There was silence in the truck as Waters digested Steel’s words.

Steel broke the silence. “Since taking on this job, Midas says you’ve been much less…”—he searched for the word he wanted—“restless. Oh, you piss and moan over the Snickers bar thing, and you threaten when everyone teases you, but you’re… lighter. He said you’ve even smiled once or twice. It’s not lost on us that there’s an obvious reason why. All it took was one handshake over a conference table, and we all knew. You’ve been caught.”

Waters sighed in exasperation. “Even if I was interested in pursuing something, I couldn’t. God decreed that if we wanted to work for Tribe, then we forfeited our real-world lives to prevent the kind of shit we went through over Sarah. And even if God did decide, for some reason, to lift that restriction, it wouldn’t change the risk to Kubrick.

“Besides that, how the hell would my world even begin to mesh with hers? She’s a celebrity on the cusp of becoming a megastar. Hard to be dead when you’re walking a red carpet with a major film director. And we’d never be together. She’d be off filming somewhere, and I’d be halfway around the globe in some hellhole, putting myself at risk. She’d have to give up her whole life to be with me, and she’d never know if I was coming back every time I went out the door. I would never ask that of her.”

“You could give up Tribe for her.”

Waters tilted his head toward Steel and looked over his sunglasses at the man.

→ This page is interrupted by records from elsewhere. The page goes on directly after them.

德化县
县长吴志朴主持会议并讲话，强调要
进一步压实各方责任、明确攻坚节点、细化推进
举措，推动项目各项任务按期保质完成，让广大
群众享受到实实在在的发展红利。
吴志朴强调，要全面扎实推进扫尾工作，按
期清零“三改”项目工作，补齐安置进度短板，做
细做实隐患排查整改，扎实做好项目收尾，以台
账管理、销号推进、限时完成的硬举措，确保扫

“Okay, fine. Ridiculous option. But you’re looking at this the wrong way round. You cannot quantify relationships in absolutes. It’s never a ‘her’ or ‘me’ mentality. That’s why it’s called ‘being a couple.’ And even if her giving up this life was the route chosen, or you giving up this life, that’s not your choice alone to make. You do that together. As for God? Let’s just say his rule about relationships is probably as realistic as Nemo ever growing up to be a real boy.”

They both chuckled at the unlikelihood of that.

Steel went to open the door. “Go home. Get some sleep. I’ll watch over her. TB, Demon, and Nemo will be on the plane with you. Midas and I will cover things here and keep working on locating Ka-Bar and watching Big Bird.”

With that, Steel slunk out of the truck as quickly as he had appeared.

Waters gave one last look at Kubrick’s trailer.

What he wouldn’t give to storm back in, throw her over his shoulder, and take her home until it was time to leave tomorrow morning. To show her just how “good enough” she was. But he couldn’t. While, in theory, Steel might have logical points, it didn’t change the fact she’d be the perfect target. She could be used as leverage, and he couldn’t go through what happened with Sarah again. A second time would kill him for sure.

And yet, it took everything within him to put the truck in reverse and head home to sleep for a few hours rather than act upon what he wanted.

Sleep. He needed sleep and then tomorrow, things would reset. Everything would go back to normal. He was just tired. Not enough sleep was making him think crazy thoughts.

Yup. There ya go. Lie to yourself some more.